* **Extract to read**
RUSH: Well, the Chinese were already in there helping the North Vietnamese.
CALLER: Yeah, I realize that, but the fact that was according to what the Johnson administration people will tell you is that they were afraid that it would escalate into the Third World War, and anyone who was over there in the early stages understands that the United States could have won that war.
RUSH: Of course!
CALLER: In fact, the North Vietnamese said after Tet they were willing to negotiate terms of a ceasefire.
RUSH: Well, thanks to people like Walter Cronkite, Tet was portrayed as a giant defeat for us.
CALLER: Absolutely. And then, finally, when the Nixon administration came in with their plan, they got [Nguyen Cao] Ky, and I forget the other guy’s name, but the big military guys because they needed to run the military. They succeeded in Vietnamization. The South Vietnamese were defending their territory and they were basically at a military stalemate, until the Democrats withdrew all financial support from the South Vietnamese government, and that led to everything that we know happened afterwards.

* **What you need to do**
Copy the call-in exchange about the Vietnam War above in full, word for word. None of the records are needed here.

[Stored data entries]
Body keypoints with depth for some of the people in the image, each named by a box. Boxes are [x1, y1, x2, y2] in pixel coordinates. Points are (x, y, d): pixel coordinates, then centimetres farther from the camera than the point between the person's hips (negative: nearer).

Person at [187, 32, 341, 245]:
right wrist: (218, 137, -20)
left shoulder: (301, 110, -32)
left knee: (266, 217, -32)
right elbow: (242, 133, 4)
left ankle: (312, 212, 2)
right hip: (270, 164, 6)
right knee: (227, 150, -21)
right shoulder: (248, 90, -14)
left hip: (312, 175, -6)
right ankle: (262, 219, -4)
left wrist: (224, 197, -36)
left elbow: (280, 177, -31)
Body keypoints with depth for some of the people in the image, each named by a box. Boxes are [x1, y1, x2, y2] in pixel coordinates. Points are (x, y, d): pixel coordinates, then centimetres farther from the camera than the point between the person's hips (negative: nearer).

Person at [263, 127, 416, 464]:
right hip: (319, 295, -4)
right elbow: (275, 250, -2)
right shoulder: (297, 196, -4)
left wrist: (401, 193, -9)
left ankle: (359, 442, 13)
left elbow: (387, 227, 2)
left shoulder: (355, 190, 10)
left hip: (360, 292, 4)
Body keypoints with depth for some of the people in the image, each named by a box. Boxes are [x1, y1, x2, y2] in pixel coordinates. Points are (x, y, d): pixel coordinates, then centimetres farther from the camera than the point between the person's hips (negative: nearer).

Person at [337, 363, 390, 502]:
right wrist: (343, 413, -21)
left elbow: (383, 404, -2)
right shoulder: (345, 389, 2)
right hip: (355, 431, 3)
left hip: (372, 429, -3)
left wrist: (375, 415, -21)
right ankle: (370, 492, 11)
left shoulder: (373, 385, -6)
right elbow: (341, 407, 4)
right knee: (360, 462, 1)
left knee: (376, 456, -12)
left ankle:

* **Task answer**
RUSH: Well, the Chinese were already in there helping the North Vietnamese.
CALLER: Yeah, I realize that, but the fact that was according to what the Johnson administration people will tell you is that they were afraid that it would escalate into the Third World War, and anyone who was over there in the early stages understands that the United States could have won that war.
RUSH: Of course!
CALLER: In fact, the North Vietnamese said after Tet they were willing to negotiate terms of a ceasefire.
RUSH: Well, thanks to people like Walter Cronkite, Tet was portrayed as a giant defeat for us.
CALLER: Absolutely. And then, finally, when the Nixon administration came in with their plan, they got [Nguyen Cao] Ky, and I forget the other guy’s name, but the big military guys because they needed to run the military. They succeeded in Vietnamization. The South Vietnamese were defending their territory and they were basically at a military stalemate, until the Democrats withdrew all financial support from the South Vietnamese government, and that led to everything that we know happened afterwards.